Reverend Cameron Fraser weighs in on the topic of religious belief:

Quote:
"It doesn't matter what you believe, as long as you're not hurting anyone."

I think we should set the bar higher. How about:

"Whatever your beliefs, do they lead you to participate in reducing suffering in the world?" 

Poverty. White supremacy. Human trafficking and displacement. Homophobia and transphobia. Violence through words, actions and systems. Environmental degradation. Greed and apathy. 

...

Rabbi Sharon Brous, leader of IKAR, an innovative Jewish Community in Los Angeles, preached her Rosh Hashanah sermon this past September.

Brous, who is well known for her TED Talk It's Time to Reclaim Religion, and who appeared on a November cover of Time Magazine, reflected that when she and some friends began IKAR more than a decade ago their guiding question was, "What Treasures are in our Jewish Tradition that we'd like to claim for ourselves?" — but that now, in 2018, their guiding question is, "What does our Jewish tradition demand of us in a time of moral crisis?"

What about the non-religious (emphasis mine)?

Quote:
This is a question worthy of the moment in which we find ourselves. I believe this is a question that both religious and non-religious people should ask of themselves and their communities.

I believe that this rings true both in my tradition and in many others, but that there are many ways to be a Christian, a Muslim, a Hindu, a Sikh, an atheist, an agnostic, a secular humanist and so on. Some of these ways lead to action, others to apathy.

voice of the damned

Actually, Jesus' version of the Golden Rule DOES go beyond the do-no-harm ethos, as it enjoins us to actively do good things for others, rather than simply say we should avoid doing bad things to them.

However, Jean-Paul Sartre saw such imperatives as ultimately useless. He gave the example of a young Frenchman during World War II deciding whether to join the Resistance, or to stay with his elderly mother, who has already lost a son to the war and is on bad terms with her husband...

•••

# [Required tasks]
**A.** In the passage on religious belief, reproduce the stretch from "Rabbi Sharon Brous, leader" through "non-religious (emphasis mine)?", substituting "the community" for every occurrence of "IKAR".
**B.** Copy the entries word for word, covering the stretch from their first line through the line containing "Skip to main content", with both of those lines included.
The passage on religious belief and the entries that follow it are unrelated.

•••

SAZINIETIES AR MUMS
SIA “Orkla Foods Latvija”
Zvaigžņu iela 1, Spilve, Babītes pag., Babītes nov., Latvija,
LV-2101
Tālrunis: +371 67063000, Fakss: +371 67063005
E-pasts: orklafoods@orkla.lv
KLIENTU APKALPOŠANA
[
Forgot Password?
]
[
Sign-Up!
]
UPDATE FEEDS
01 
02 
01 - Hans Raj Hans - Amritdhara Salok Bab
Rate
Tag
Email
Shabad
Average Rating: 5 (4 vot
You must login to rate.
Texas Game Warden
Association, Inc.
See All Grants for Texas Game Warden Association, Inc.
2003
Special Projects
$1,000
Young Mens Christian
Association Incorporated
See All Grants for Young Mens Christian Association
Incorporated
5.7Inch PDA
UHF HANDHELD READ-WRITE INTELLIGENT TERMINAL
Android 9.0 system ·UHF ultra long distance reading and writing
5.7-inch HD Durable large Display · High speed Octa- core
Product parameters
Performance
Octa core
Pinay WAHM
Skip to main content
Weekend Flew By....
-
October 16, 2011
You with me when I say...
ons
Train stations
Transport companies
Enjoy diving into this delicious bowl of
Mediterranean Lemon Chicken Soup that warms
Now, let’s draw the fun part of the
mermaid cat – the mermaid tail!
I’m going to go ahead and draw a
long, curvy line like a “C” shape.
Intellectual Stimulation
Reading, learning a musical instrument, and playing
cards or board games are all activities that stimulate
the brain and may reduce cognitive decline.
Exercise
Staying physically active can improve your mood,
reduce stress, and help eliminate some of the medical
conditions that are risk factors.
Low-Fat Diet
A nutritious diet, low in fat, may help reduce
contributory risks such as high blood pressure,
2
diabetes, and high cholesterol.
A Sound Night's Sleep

•••

# [Responses per task]
**A.**
Rabbi Sharon Brous, leader of the community, an innovative Jewish Community in Los Angeles, preached her Rosh Hashanah sermon this past September.

Brous, who is well known for her TED Talk It's Time to Reclaim Religion, and who appeared on a November cover of Time Magazine, reflected that when she and some friends began the community more than a decade ago their guiding question was, "What Treasures are in our Jewish Tradition that we'd like to claim for ourselves?" — but that now, in 2018, their guiding question is, "What does our Jewish tradition demand of us in a time of moral crisis?"

What about the non-religious (emphasis mine)?

**B.**
SAZINIETIES AR MUMS
SIA “Orkla Foods Latvija”
Zvaigžņu iela 1, Spilve, Babītes pag., Babītes nov., Latvija,
LV-2101
Tālrunis: +371 67063000, Fakss: +371 67063005
E-pasts: orklafoods@orkla.lv
KLIENTU APKALPOŠANA
[
Forgot Password?
]
[
Sign-Up!
]
UPDATE FEEDS
01 
02 
01 - Hans Raj Hans - Amritdhara Salok Bab
Rate
Tag
Email
Shabad
Average Rating: 5 (4 vot
You must login to rate.
Texas Game Warden
Association, Inc.
See All Grants for Texas Game Warden Association, Inc.
2003
Special Projects
$1,000
Young Mens Christian
Association Incorporated
See All Grants for Young Mens Christian Association
Incorporated
5.7Inch PDA
UHF HANDHELD READ-WRITE INTELLIGENT TERMINAL
Android 9.0 system ·UHF ultra long distance reading and writing
5.7-inch HD Durable large Display · High speed Octa- core
Product parameters
Performance
Octa core
Pinay WAHM
Skip to main content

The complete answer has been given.